Saint Laurent, Unobscured

By Chloe Welling

On the hottest June day on record in Paris, Anthony Vaccarello staged his Spring 2027 Menswear collection at the centre of the rotunda of the Bourse de Commerce. The museum is currently home to Fujiko Nakaya’s Cloud #07156, an installation which continuously spouts veils of mist, turning the circular space into a “landscape of fog” and periodically obscuring everything in its wake. This setting, explained Vaccarello, was integral to feeding a narrative in which restraint plays a form of seduction.  

Models emerged onto the runway through dense plumes of vapour. As the fog cleared, a sexy, languid collection materialised boasting sheer shirting, leather jocks and, of course, those pellucid dress shoes. 

Vaccarello set out with the intention to strip down this season–an idea which felt particularly apt given the temperature outside. The collection began with light tailoring. Blazers were reduced to their essentials, cut narrower and shorter, stripped of their lining and rendered in lightweight fabrics, the cumulative effect of which was breathability without fragility. 

From there, the show dissolved into a sequence of relaxed, sherbet-toned separates and featherweight outerwear. Broad shoulders remained a constant throughout, creating a visual continuity with the strong-shouldered proposition Vaccarello has been advancing in womenswear. 

Sex, as ever, was a recurring motif. Yet it came in the form of restraint that, at times, bordered on literal. Silk scarves were wrapped tightly around models’ necks, while leather underwear peeked out from beneath languid tailoring. Transparent Perspex dress shoes—a material commonly used for Pleasers—clouded with steamy perspiration. On the topic of the shoes backstage, Vaccarello posed the question: “why torture women with plastic shoes, but not men?”

Punctuating the fetishism were episodes of the familiar vulgarity of the opulent eighties from which Vaccarello continues to draw inspiration. Buttons of long-line blazers were replaced with jewel-encrusted brooches, t-shirts were tucked into a high-waisted trouser that rose nearly to the ribcage. Washed neon windbreakers and muted sorbet-coloured knits fluttered down the runway in quick succession. 

The closing looks underscored the glamour. A lacquered gold trench, followed by a slim gold suit, and finally, a metallic overcoat. This ongoing dialogue between eroticism and opulence is a topic Vaccarello repeatedly makes a welcome return to.

Reduction has emerged as a defining theme across the menswear collections this season.

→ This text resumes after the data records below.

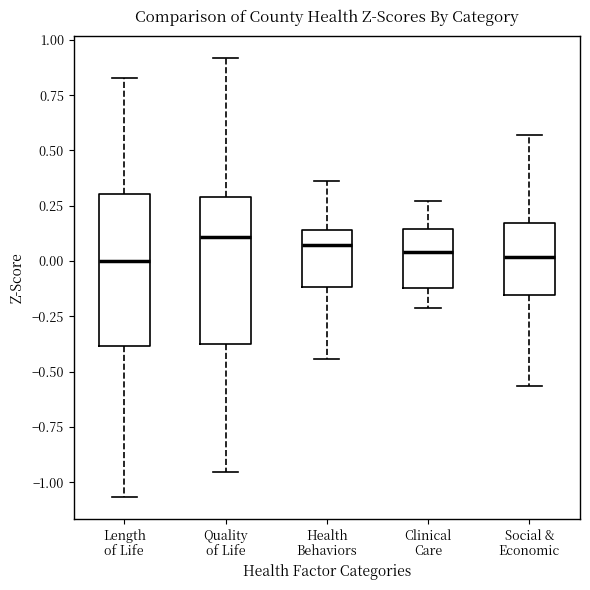

Reading left to right, transcribe this box plot: for each box, give where its median line is, the range the box spans, and where its two whiskers end, as read against the y-axis. The values are not printed on the chart, so give them approximately, as read against the axis.

Length of Life: median 0.00, box -0.40 to 0.30, whiskers -1.05 to 0.85
Quality of Life: median 0.10, box -0.35 to 0.30, whiskers -0.95 to 0.90
Health Behaviors: median 0.05, box -0.10 to 0.15, whiskers -0.45 to 0.35
Clinical Care: median 0.05, box -0.10 to 0.15, whiskers -0.20 to 0.25
Social & Economic: median 0.00, box -0.15 to 0.15, whiskers -0.55 to 0.55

It is not uncommon for fashion’s pendulum to swing between excess and restraint during uncertain times. Right now, it seems designers are being instinctively drawn to the latter. 

As the mist finally lifted and the final look passed through the rotunda, the ideas Vaccarello has spent the past decade refining at Saint Laurent were clearer than ever. This was Saint Laurent at its most self-assured.